▶ _Texto selecionado_
Existe uma discussão predominante atualmente em torno da educação ambiental, um processo pedagógico que visa formar indivíduos para estarem conscientes das questões ecológicas que assolam cada vez mais nosso planeta. Seu foco está em capacitar pessoas e entidades para agir intencionalmente para preservar os recursos naturais ainda disponíveis, prevenir ou reverter a poluição e retardar o impacto do aquecimento global e das alterações climáticas. Essa educação acarreta a promoção de um estilo de vida sustentável e uma consideração cuidadosa não só dos aspectos ecológicos, mas também das implicações econômicas, sociais, políticas e éticas. Além disso, a educação ambiental é significativa pelo seu caráter interdisciplinar, estando ligada a quase todas as esferas do conhecimento.

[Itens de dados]

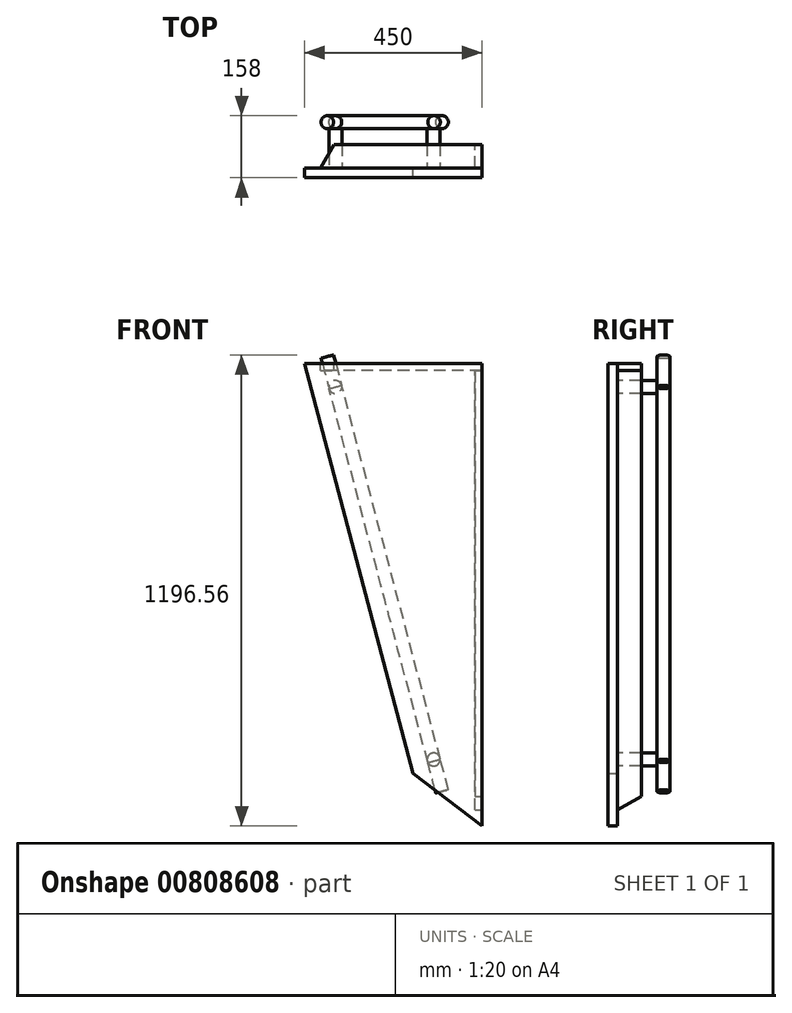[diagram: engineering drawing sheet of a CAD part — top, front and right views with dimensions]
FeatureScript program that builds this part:
annotation { "Feature Type Name" : "Feature", "Feature Type Description" : "" }
export const myFeature = defineFeature(function(context is Context, id is Id, definition is map)
    precondition{}
    {
        {
            var Q0;
            Q0=qCreatedBy(makeId("Front.planeOp"),FACE);
            var sketch = newSketch(context, id + "F0", { "sketchPlane" : qUnion([Q0])});
            skLineSegment(sketch, "E0", {"start": v(0, 0) * mm, "end": v(0, 1175) * mm});
            skLineSegment(sketch, "E1", {"start": v(0, 1175) * mm, "end": v(-450, 1175) * mm});
            skLineSegment(sketch, "E2", {"start": v(-450, 1175) * mm, "end": v(-175, 133.32) * mm});
            skLineSegment(sketch, "E3", {"start": v(-175, 133.32) * mm, "end": v(0, 0) * mm});
            skLineSegment(sketch, "E4", {"start": v(-175, 1175) * mm, "end": v(-175, 133.32) * mm, "construction": true});
            skSolve(sketch);
        }
        {
            var Q0;
            Q0 = qSketchRegion(id + "F0", true);
            extrude(context, id + "F1", {"entities" : qUnion([Q0]), "depth" : 25 * mm, "offsetDistance" : 25 * mm});
        }
        {
            var Q0;
            Q0=makeQuery(id+"F1.opExtrude","CAP_FACE",FACE,{"disambiguationData":[OSD([sQuery(id+"F0.wireOp",EDGE,"E0"),sQuery(id+"F0.wireOp",EDGE,"E1"),sQuery(id+"F0.wireOp",EDGE,"E2"),sQuery(id+"F0.wireOp",EDGE,"E3")])],"isStart":true});
            var sketch = newSketch(context, id + "F2", { "sketchPlane" : qUnion([Q0])});
            skLineSegment(sketch, "E5", {"start": v(372.1, 1115) * mm, "end": v(122.25, 168.56) * mm, "construction": true});
            skCircle(sketch, "E6", {"center": v(372.1, 1115) * mm, "radius": 60 * mm, "construction": true});
            skCircle(sketch, "E7", {"center": v(122.25, 168.56) * mm, "radius": 60 * mm, "construction": true});
            skCircle(sketch, "E8", {"center": v(372.1, 1115) * mm, "radius": 30 * mm});
            skCircle(sketch, "E9", {"center": v(122.25, 168.56) * mm, "radius": 30 * mm});
            skCircle(sketch, "E10", {"center": v(372.1, 1115) * mm, "radius": 16.5 * mm});
            skCircle(sketch, "E11", {"center": v(122.25, 168.56) * mm, "radius": 16.5 * mm});
            skSolve(sketch);
        }
        {
            var Q0;
            Q0=makeQuery(id+"F2.imprint","IMPRINT",FACE,{"disambiguationData":[TD([[makeQuery(id+"F2.imprint","IMPRINT",EDGE,{"derivedFrom":sQuery(id+"F2.wireOp",EDGE,"E10")}),1.0]])]});
            var Q1;
            Q1=makeQuery(id+"F2.imprint","IMPRINT",FACE,{"disambiguationData":[TD([[makeQuery(id+"F2.imprint","IMPRINT",EDGE,{"derivedFrom":sQuery(id+"F2.wireOp",EDGE,"E11")}),1.0]])]});
            extrude(context, id + "F3", {"entities" : qUnion([Q0, Q1]), "operationType" : NewBodyOperationType.ADD, "depth" : 100 * mm, "offsetDistance" : 25 * mm});
        }
        {
            var Q0;
            Q0=makeQuery(id+"F3.opExtrude","CAP_FACE",FACE,{"disambiguationData":[OSD([sQuery(id+"F2.wireOp",EDGE,"E10")])],"isStart":false});
            var sketch = newSketch(context, id + "F4", { "sketchPlane" : qUnion([Q0])});
            skLineSegment(sketch, "E12", {"start": v(372.1, 1115) * mm, "end": v(122.25, 168.56) * mm});
            skSolve(sketch);
        }
        {
            var Q0;
            Q0=sQuery(id+"F4.wireOp",VERTEX,"E12.start");
            var Q1;
            Q1=sQuery(id+"F4.wireOp",EDGE,"E12");
            cPlane(context, id + "F5", {"entities" : qUnion([Q0, Q1]), "cplaneType" : CPlaneType.LINE_POINT, "offset" : 25 * mm, "width" : 150 * mm, "height" : 150 * mm});
        }
        {
            var Q0;
            Q0=qCreatedBy(id+"F5.planeOp",FACE);
            var sketch = newSketch(context, id + "F6", { "sketchPlane" : qUnion([Q0])});
            skCircle(sketch, "E13", {"center": v(-75.17, -116.5) * mm, "radius": 16.5 * mm});
            skSolve(sketch);
        }
        {
            var Q0;
            Q0 = qSketchRegion(id + "F6", true);
            extrude(context, id + "F7", {"entities" : qUnion([Q0]), "operationType" : NewBodyOperationType.ADD, "depth" : 982.5 * mm, "offsetDistance" : 25 * mm});
        }
        {
            var Q0;
            Q0=makeQuery(id+"F7.opExtrude","CAP_FACE",FACE,{"disambiguationData":[OSD([sQuery(id+"F6.wireOp",EDGE,"E13")])],"isStart":true});
            extrude(context, id + "F8", {"entities" : qUnion([Q0]), "depth" : 80 * mm, "offsetDistance" : 25 * mm});
        }
        {
            var Q0;
            Q0=makeQuery(id+"F7.opExtrude","CAP_FACE",FACE,{"disambiguationData":[OSD([sQuery(id+"F6.wireOp",EDGE,"E13")])],"isStart":false});
            extrude(context, id + "F9", {"entities" : qUnion([Q0]), "depth" : 80 * mm, "offsetDistance" : 25 * mm});
        }
        {
            var Q0;
            Q0=makeQuery(id+"F1.opExtrude","SWEPT_FACE",FACE,{"disambiguationData":[OSD([sQuery(id+"F0.wireOp",EDGE,"E1")])]});
            var sketch = newSketch(context, id + "F10", { "sketchPlane" : qUnion([Q0])});
            skLineSegment(sketch, "E14.bottom", {"start": v(0, 0) * mm, "end": v(-410, 0) * mm});
            skLineSegment(sketch, "E14.top", {"start": v(0, 60) * mm, "end": v(-375.36, 60) * mm});
            skLineSegment(sketch, "E14.left", {"start": v(0, 0) * mm, "end": v(0, 60) * mm});
            skLineSegment(sketch, "E14.right", {"start": v(-410, 0) * mm, "end": v(-375.36, 60) * mm});
            skSolve(sketch);
        }
        {
            var Q0;
            Q0 = qSketchRegion(id + "F10", true);
            extrude(context, id + "F11", {"entities" : qUnion([Q0]), "oppositeDirection" : true, "depth" : 18 * mm, "offsetDistance" : 25 * mm});
        }
        {
            var Q0;
            Q0=makeQuery(id+"F1.opExtrude","SWEPT_FACE",FACE,{"disambiguationData":[OSD([sQuery(id+"F0.wireOp",EDGE,"E0")])]});
            var sketch = newSketch(context, id + "F12", { "sketchPlane" : qUnion([Q0])});
            skLineSegment(sketch, "E15.bottom", {"start": v(0, 1157) * mm, "end": v(60, 1157) * mm});
            skLineSegment(sketch, "E15.top", {"start": v(0, 40) * mm, "end": v(60, 74.64) * mm});
            skLineSegment(sketch, "E15.left", {"start": v(0, 1157) * mm, "end": v(0, 40) * mm});
            skLineSegment(sketch, "E15.right", {"start": v(60, 1157) * mm, "end": v(60, 74.64) * mm});
            skSolve(sketch);
        }
        {
            var Q0;
            Q0 = qSketchRegion(id + "F12", true);
            extrude(context, id + "F13", {"entities" : qUnion([Q0]), "oppositeDirection" : true, "depth" : 18 * mm, "offsetDistance" : 25 * mm});
        }
    });
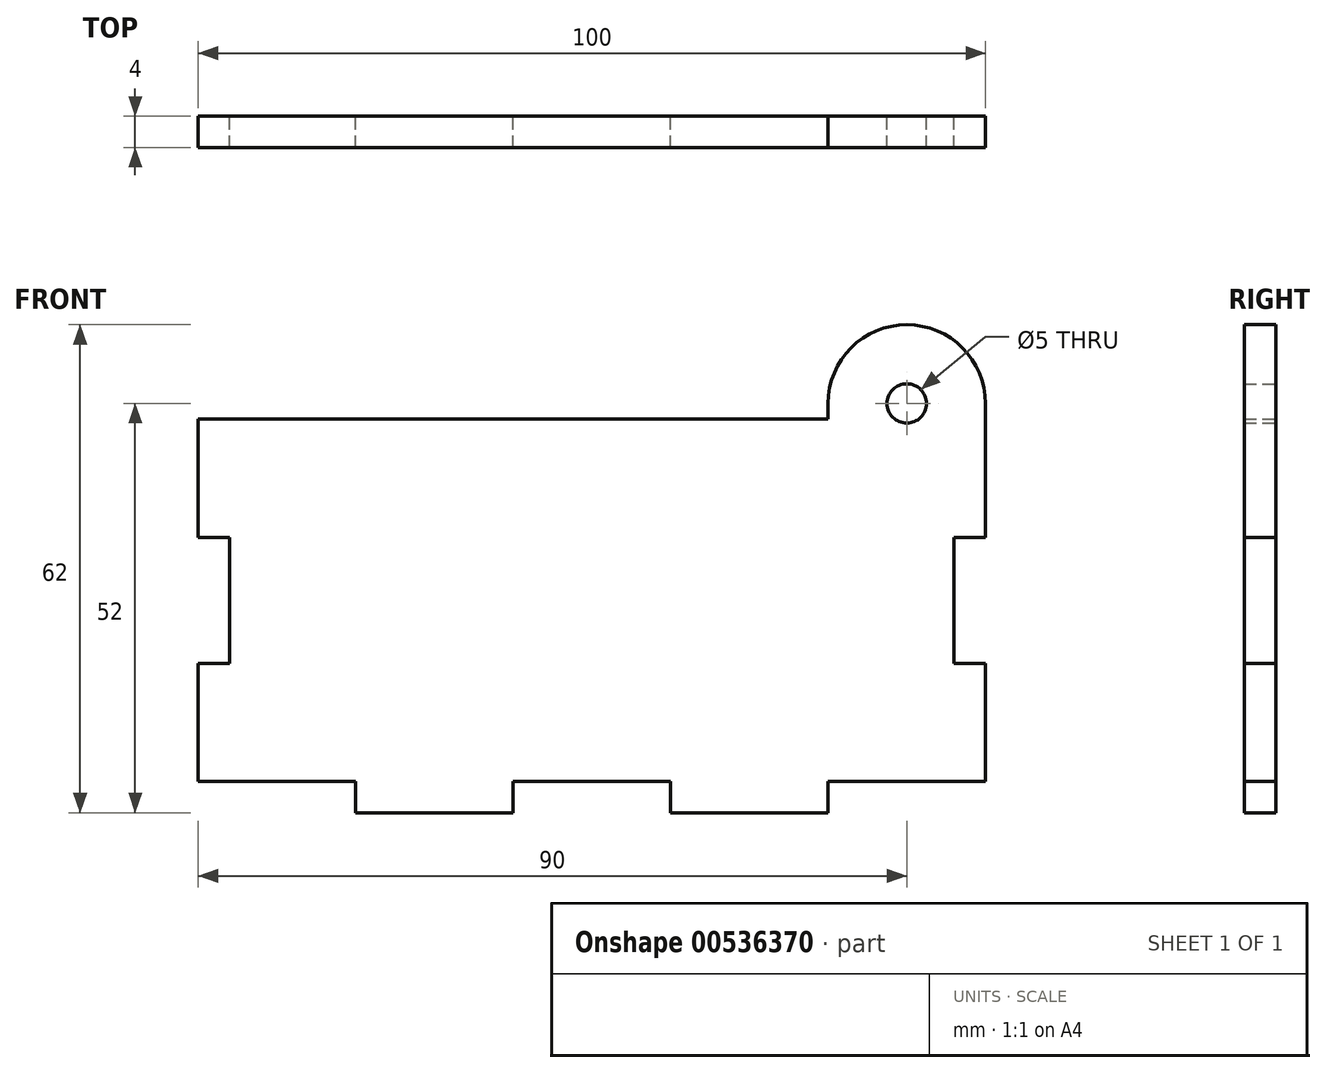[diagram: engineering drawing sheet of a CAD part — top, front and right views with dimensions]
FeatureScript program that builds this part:
annotation { "Feature Type Name" : "Feature", "Feature Type Description" : "" }
export const myFeature = defineFeature(function(context is Context, id is Id, definition is map)
    precondition{}
    {
        {
            var Q0;
            Q0=qCreatedBy(makeId("Front.planeOp"),FACE);
            var sketch = newSketch(context, id + "F0", { "sketchPlane" : qUnion([Q0])});
            skLineSegment(sketch, "E0.bottom", {"start": v(0, 0) * mm, "end": v(100, 0) * mm});
            skLineSegment(sketch, "E0.top", {"start": v(0, 50) * mm, "end": v(80, 50) * mm});
            skLineSegment(sketch, "E0.left", {"start": v(0, 0) * mm, "end": v(0, 50) * mm});
            skLineSegment(sketch, "E0.right", {"start": v(100, 0) * mm, "end": v(100, 50) * mm});
            skLineSegment(sketch, "E1.bottom", {"start": v(0, 0) * mm, "end": v(20, 0) * mm});
            skLineSegment(sketch, "E1.top", {"start": v(0, 4) * mm, "end": v(20, 4) * mm});
            skLineSegment(sketch, "E1.left", {"start": v(0, 0) * mm, "end": v(0, 4) * mm});
            skLineSegment(sketch, "E1.right", {"start": v(20, 0) * mm, "end": v(20, 4) * mm});
            skLineSegment(sketch, "E2.bottom", {"start": v(40, 0) * mm, "end": v(60, 0) * mm});
            skLineSegment(sketch, "E2.top", {"start": v(40, 4) * mm, "end": v(60, 4) * mm});
            skLineSegment(sketch, "E2.left", {"start": v(40, 0) * mm, "end": v(40, 4) * mm});
            skLineSegment(sketch, "E2.right", {"start": v(60, 0) * mm, "end": v(60, 4) * mm});
            skLineSegment(sketch, "E3.bottom", {"start": v(0, 35) * mm, "end": v(4, 35) * mm});
            skLineSegment(sketch, "E3.top", {"start": v(0, 19) * mm, "end": v(4, 19) * mm});
            skLineSegment(sketch, "E3.left", {"start": v(0, 35) * mm, "end": v(0, 19) * mm});
            skLineSegment(sketch, "E3.right", {"start": v(4, 35) * mm, "end": v(4, 19) * mm});
            skLineSegment(sketch, "E4.bottom", {"start": v(100, 35) * mm, "end": v(96, 35) * mm});
            skLineSegment(sketch, "E4.top", {"start": v(100, 19) * mm, "end": v(96, 19) * mm});
            skLineSegment(sketch, "E4.left", {"start": v(100, 35) * mm, "end": v(100, 19) * mm});
            skLineSegment(sketch, "E4.right", {"start": v(96, 35) * mm, "end": v(96, 19) * mm});
            skLineSegment(sketch, "E5.left", {"start": v(100, 50) * mm, "end": v(100, 52) * mm});
            skLineSegment(sketch, "E5.right", {"start": v(80, 50) * mm, "end": v(80, 52) * mm});
            skArc(sketch, "E6", {"start": v(100, 52) * mm, "mid": v(90, 62) * mm, "end": v(80, 52) * mm});
            skCircle(sketch, "E7", {"center": v(90, 52) * mm, "radius": 2.5 * mm});
            skLineSegment(sketch, "E8.bottom", {"start": v(100, 0) * mm, "end": v(80, 0) * mm});
            skLineSegment(sketch, "E8.top", {"start": v(100, 4) * mm, "end": v(80, 4) * mm});
            skLineSegment(sketch, "E8.left", {"start": v(100, 0) * mm, "end": v(100, 4) * mm});
            skLineSegment(sketch, "E8.right", {"start": v(80, 0) * mm, "end": v(80, 4) * mm});
            skSolve(sketch);
        }
        {
            var Q0;
            {var subQ2=sQuery(id+"F0.wireOp",EDGE,"E0.top");Q0=makeQuery(id+"F0.imprint","IMPRINT",FACE,{"disambiguationData":[TD([[makeQuery(id+"F0.imprint","IMPRINT",EDGE,{"derivedFrom":subQ2}),-1.0]])]});}
            extrude(context, id + "F1", {"entities" : qUnion([Q0]), "depth" : 4 * mm, "offsetDistance" : 25 * mm});
        }
    });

▶ _Desafios_
1. Responda às perguntas abaixo com base no texto sobre educação ambiental.
(a) Que tipo de processo é a educação ambiental?
(b) Além dos aspectos ecológicos, que implicações essa educação leva em consideração?
(c) Por causa de que caráter a educação ambiental é considerada significativa?
2. Escreva a continuação do texto sobre educação ambiental, começando logo após a última frase apresentada.
Os dados constituem um material à parte, independente do texto.

▶ _Resultados dos exercícios_
1.
(a) É um processo pedagógico.
(b) Leva em consideração as implicações econômicas, sociais, políticas e éticas.
(c) É considerada significativa pelo seu caráter interdisciplinar.

2.
A educação ambiental é algo em que os cristãos deveriam prestar mais atenção, pois está diretamente relacionada com a sua fé em Deus como o Criador dos céus e da terra. A Bíblia afirma inequivocamente que “do Senhor é a terra e tudo o que nela existe, o mundo e os que nele vivem” (Sl 24:1, NVI).1 Somos todos mordomos de Deus, responsáveis pelos recursos que nos foram confiados (Lc 12:42-48), que inquestionavelmente incluem recursos naturais. Assim, a consciência ecológica está intimamente ligada à mordomia cristã, e podemos elaborar lições de educação ambiental que estejam enraizadas nos ensinamentos das Sagradas Escrituras.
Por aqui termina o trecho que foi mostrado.